- Theatrical release poster
- Directed by: Vincent Sherman
- Screenplay by: Walter DeLeon Earl Baldwin Tom Reed
- Based on: The Mouthpiece 1929 play by Frank J. Collins
- Produced by: Bryan Foy
- Starring: George Brent Virginia Bruce Brenda Marshall Richard Barthelmess William Lundigan George Tobias John Litel
- Cinematography: Sidney Hickox
- Edited by: Thomas Pratt
- Music by: Heinz Roemheld
- Production company: Warner Bros. Pictures
- Distributed by: Warner Bros. Pictures
- Release dates: June 28, 1940 (New York City); July 16, 1940 (United States);
- Running time: 76 minutes
- Country: United States
- Language: English

= The Man Who Talked Too Much =

The Man Who Talked Too Much is a 1940 American drama film starring George Brent and Virginia Bruce, with Brenda Marshall, Richard Barthelmess, and William Lundigan in support. Directed by Vincent Sherman, the film was written by Walter DeLeon and Earl Baldwin, and released by Warner Bros. Pictures.

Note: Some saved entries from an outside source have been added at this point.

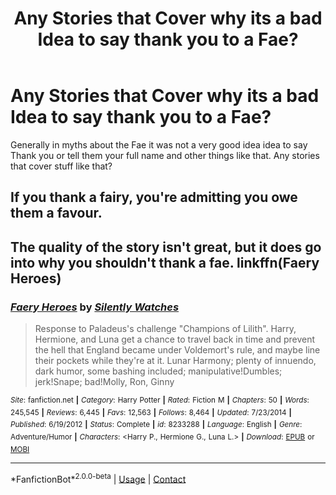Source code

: #+TITLE: Any Stories that Cover why its a bad Idea to say thank you to a Fae?

* Any Stories that Cover why its a bad Idea to say thank you to a Fae?
:PROPERTIES:
:Author: Call0013
:Score: 5
:DateUnix: 1597917968.0
:DateShort: 2020-Aug-20
:FlairText: Request/Discussion
:END:
Generally in myths about the Fae it was not a very good idea idea to say Thank you or tell them your full name and other things like that. Any stories that cover stuff like that?


** If you thank a fairy, you're admitting you owe them a favour.
:PROPERTIES:
:Author: Notus_Oren
:Score: 10
:DateUnix: 1597922906.0
:DateShort: 2020-Aug-20
:END:


** The quality of the story isn't great, but it does go into why you shouldn't thank a fae. linkffn(Faery Heroes)
:PROPERTIES:
:Author: Thrwforksandknives
:Score: 4
:DateUnix: 1597924902.0
:DateShort: 2020-Aug-20
:END:

*** [[https://www.fanfiction.net/s/8233288/1/][*/Faery Heroes/*]] by [[https://www.fanfiction.net/u/4036441/Silently-Watches][/Silently Watches/]]

#+begin_quote
  Response to Paladeus's challenge "Champions of Lilith". Harry, Hermione, and Luna get a chance to travel back in time and prevent the hell that England became under Voldemort's rule, and maybe line their pockets while they're at it. Lunar Harmony; plenty of innuendo, dark humor, some bashing included; manipulative!Dumbles; jerk!Snape; bad!Molly, Ron, Ginny
#+end_quote

^{/Site/:} ^{fanfiction.net} ^{*|*} ^{/Category/:} ^{Harry} ^{Potter} ^{*|*} ^{/Rated/:} ^{Fiction} ^{M} ^{*|*} ^{/Chapters/:} ^{50} ^{*|*} ^{/Words/:} ^{245,545} ^{*|*} ^{/Reviews/:} ^{6,445} ^{*|*} ^{/Favs/:} ^{12,563} ^{*|*} ^{/Follows/:} ^{8,464} ^{*|*} ^{/Updated/:} ^{7/23/2014} ^{*|*} ^{/Published/:} ^{6/19/2012} ^{*|*} ^{/Status/:} ^{Complete} ^{*|*} ^{/id/:} ^{8233288} ^{*|*} ^{/Language/:} ^{English} ^{*|*} ^{/Genre/:} ^{Adventure/Humor} ^{*|*} ^{/Characters/:} ^{<Harry} ^{P.,} ^{Hermione} ^{G.,} ^{Luna} ^{L.>} ^{*|*} ^{/Download/:} ^{[[http://www.ff2ebook.com/old/ffn-bot/index.php?id=8233288&source=ff&filetype=epub][EPUB]]} ^{or} ^{[[http://www.ff2ebook.com/old/ffn-bot/index.php?id=8233288&source=ff&filetype=mobi][MOBI]]}

--------------

*FanfictionBot*^{2.0.0-beta} | [[https://github.com/FanfictionBot/reddit-ffn-bot/wiki/Usage][Usage]] | [[https://www.reddit.com/message/compose?to=tusing][Contact]]
:PROPERTIES:
:Author: FanfictionBot
:Score: 3
:DateUnix: 1597924926.0
:DateShort: 2020-Aug-20
:END:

The Man Who Talked Too Much is the second of three films adapted from the 1929 play The Mouthpiece by Frank J. Collins, in which a former prosecutor, disillusioned by sending an innocent man to the electric chair, takes the saying "Better that a hundred guilty men go free than one innocent man suffer the death penalty" one step further by becoming a defense attorney for gangsters and adroitly tightrope walking legal ethics. Collins based his protagonist on Manhattan defense attorney William Joseph Fallon, dubbed "The Great Mouthpiece" in the New York press, who had a short but spectacularly successful career before succumbing to the effects of his own dissoluteness at the age of 41.

==Plot==
Steve Forbes prosecutes a case so convincingly, an innocent man ends up sentenced to die in the electric chair. He quits the district attorney's office and opens a private practice, resulting in racketeer J.B. Roscoe becoming a client.

The money he makes allows Steve to put younger brother Johnny through law school. After a while, Joan Reed, his secretary, and Johnny both become appalled by how unethical Steve has become in his profession. Johnny informs on Roscoe, after which the gangster frames him for a murder. Unable to save him in court, Steve works desperately to prove Johnny's innocence before his brother's execution.

== Cast ==
- George Brent as Stephen M. Forbes
- Virginia Bruce as Joan Reed
- Brenda Marshall as Celia Farrady
- Richard Barthelmess as J.B. Roscoe
- William Lundigan as John L. Forbes
- George Tobias as Slug 'Canvasback' McNutt
- John Litel as District Attorney Dickson
- Henry Armetta as Tony Spirella
- Alan Baxter as Joe Garland
- David Bruce as Gerald Wilson
- Clarence Kolb as E.A. Smith
- Louis Jean Heydt as Barton
- Marc Lawrence as Lefty Kyler
- Edwin Stanley as District Attorney Nelson
- Kay Sutton as Mrs. Knight
- Elliott Sullivan as Bill
- Dick Rich as Pete
- Phyllis Hamilton as Myrtle
- John Ridgely as Brooks
- William Forrest as Federal District Attorney Green
- Maris Wrixon as Roscoe's Secretary
- Margaret Hayes as Governor's Secretary

==Reception==
Bosley Crowther of The New York Times said, "Garrulity is a social evil which very few people can abide, and the truth of the matter is that The Man Who Talked Too Much talks too much, too. For a straight gangster picture, which should be fast and concise, it is ponderously slow and windy and as transparent as a goldfish bowl. There are two identically suspenseful sequences, at the beginning and at the end, when innocent men linger painfully in the shadow of the electric chair while people rush around madly to save them. And that's about all the suspense there is."